▶ [AIM OF THE TASK]: How many lines in the listing below contain the word "What"? Reply with the number alone.

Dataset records
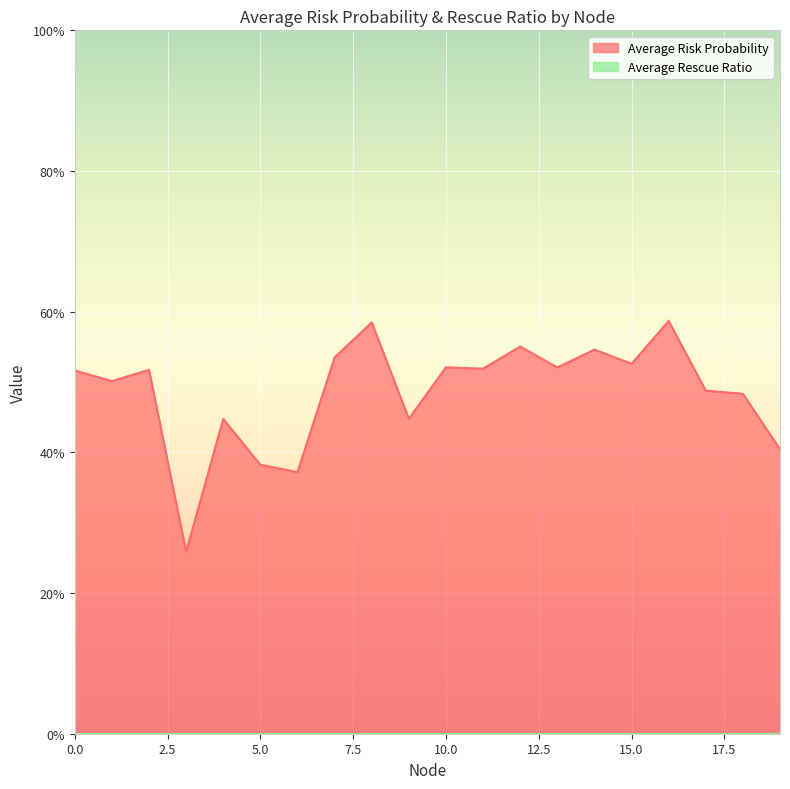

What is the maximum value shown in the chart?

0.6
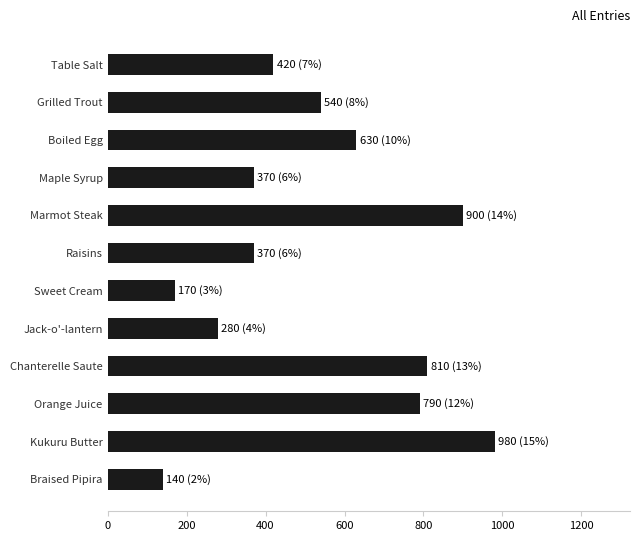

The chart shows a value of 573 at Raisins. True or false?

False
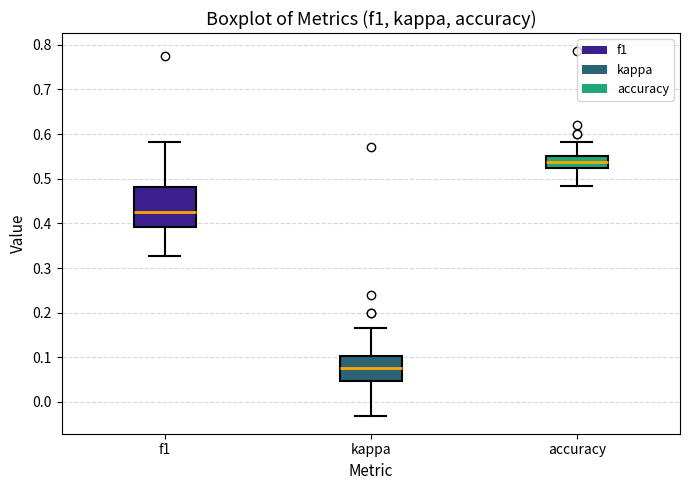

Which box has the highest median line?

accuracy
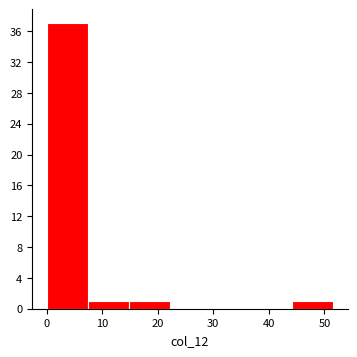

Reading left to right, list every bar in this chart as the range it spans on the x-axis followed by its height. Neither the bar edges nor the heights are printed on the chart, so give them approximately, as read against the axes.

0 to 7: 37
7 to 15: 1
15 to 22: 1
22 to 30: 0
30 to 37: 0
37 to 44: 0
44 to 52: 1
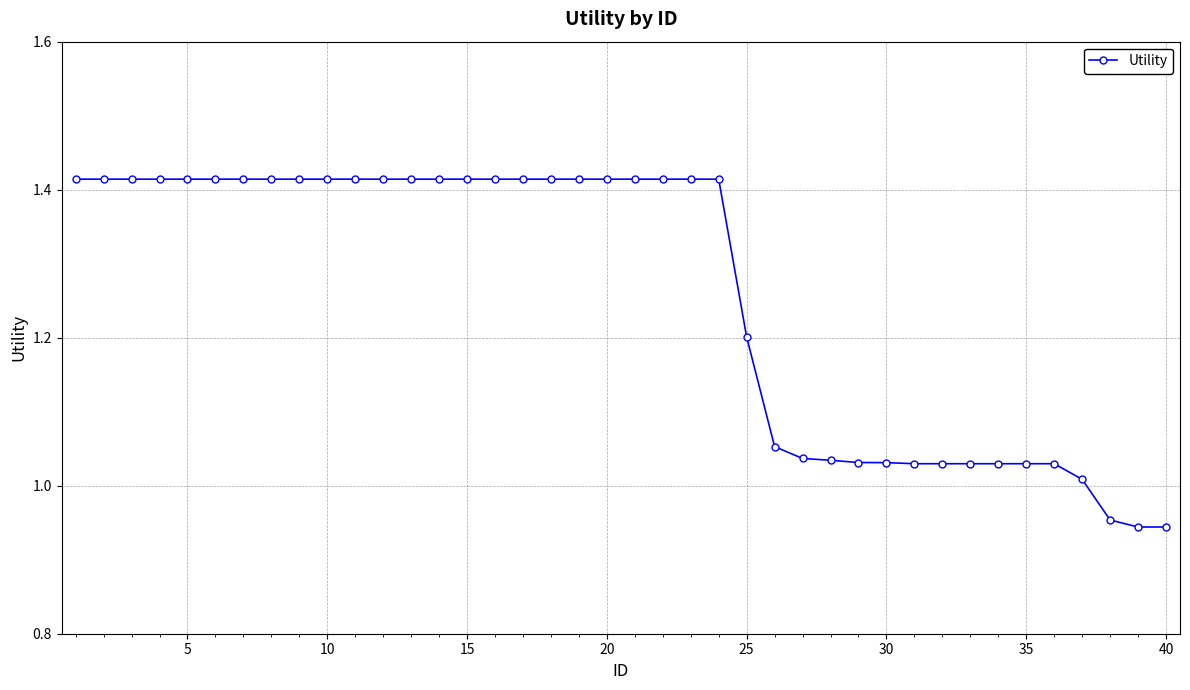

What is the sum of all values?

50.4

▶ [RESULT FOR THIS EXERCISE]: 2